=== Tasks to perform ===
1. Retype the nanofabrication article word for word, beginning at "An innovative and" and stopping after "in large quantities.".
2. Render this sentence from the nanofabrication article in Spanish: "Two examples of metamaterials in the natural world are peacock feathers and butterfly wings."
3. Name every person, institution and journal that the nanofabrication article mentions by name.

━━━ Passage for review

Nanofabrication method paves way for new optical devices

October 5, 2007

An innovative and inexpensive way of making nanomaterials on a large scale has resulted in novel forms of advanced materials that pave the way for exceptional and unexpected optical properties. The new fabrication technique, known as soft lithography, offers many significant advantages over existing techniques, including the ability to scale-up the manufacturing process to produce devices in large quantities.

The research, led by Northwestern University chemist Teri Odom, appears as the cover story in the September 2007 issue of the journal Nature Nanotechnology.

The optical nanomaterials in this research are called ‘plasmonic metamaterials’ because their unique physical properties originate from shape and structure rather than material composition only. Two examples of metamaterials in the natural world are peacock feathers and butterfly wings. Their brightly colored patterns are due to structural variations at the hundreds of nanometers level, which cause them to absorb or reflect light.

━━━━━━
━━━ Material supplied

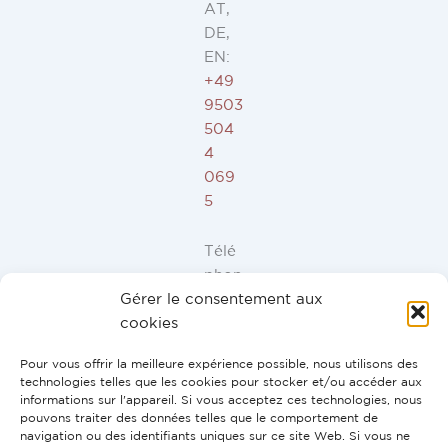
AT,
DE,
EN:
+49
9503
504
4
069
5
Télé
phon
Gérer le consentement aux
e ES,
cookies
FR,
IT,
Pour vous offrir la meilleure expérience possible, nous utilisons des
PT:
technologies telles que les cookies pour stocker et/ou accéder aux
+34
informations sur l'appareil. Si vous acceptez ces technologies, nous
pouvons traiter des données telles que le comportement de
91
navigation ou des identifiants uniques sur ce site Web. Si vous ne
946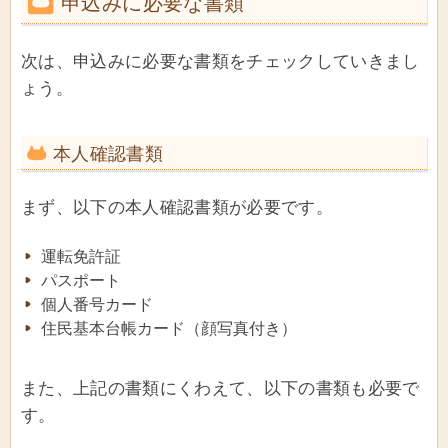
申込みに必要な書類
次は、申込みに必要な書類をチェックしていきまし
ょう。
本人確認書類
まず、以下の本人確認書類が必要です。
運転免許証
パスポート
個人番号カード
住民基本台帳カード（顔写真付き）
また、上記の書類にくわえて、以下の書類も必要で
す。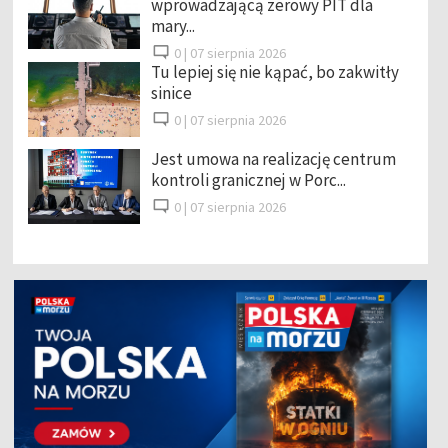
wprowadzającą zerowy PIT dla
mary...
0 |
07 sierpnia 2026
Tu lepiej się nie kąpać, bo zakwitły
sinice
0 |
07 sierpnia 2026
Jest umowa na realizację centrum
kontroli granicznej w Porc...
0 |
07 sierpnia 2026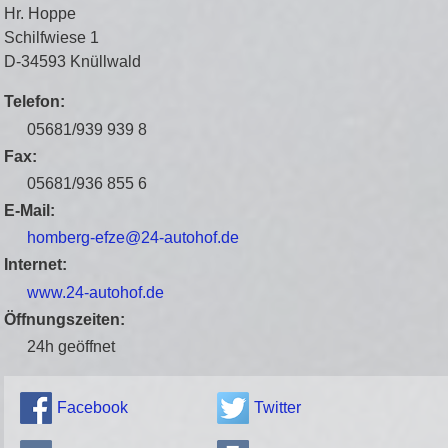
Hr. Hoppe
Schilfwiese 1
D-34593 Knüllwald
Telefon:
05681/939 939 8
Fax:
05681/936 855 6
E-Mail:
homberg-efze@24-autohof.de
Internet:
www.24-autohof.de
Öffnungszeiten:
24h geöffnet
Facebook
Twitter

━━━━━━

=== Responses per task ===
1.
An innovative and inexpensive way of making nanomaterials on a large scale has resulted in novel forms of advanced materials that pave the way for exceptional and unexpected optical properties. The new fabrication technique, known as soft lithography, offers many significant advantages over existing techniques, including the ability to scale-up the manufacturing process to produce devices in large quantities.

2. Dos ejemplos de metamateriales en el mundo natural son las plumas de pavo real y las alas de mariposa.

3.
Teri Odom
Northwestern University
Nature Nanotechnology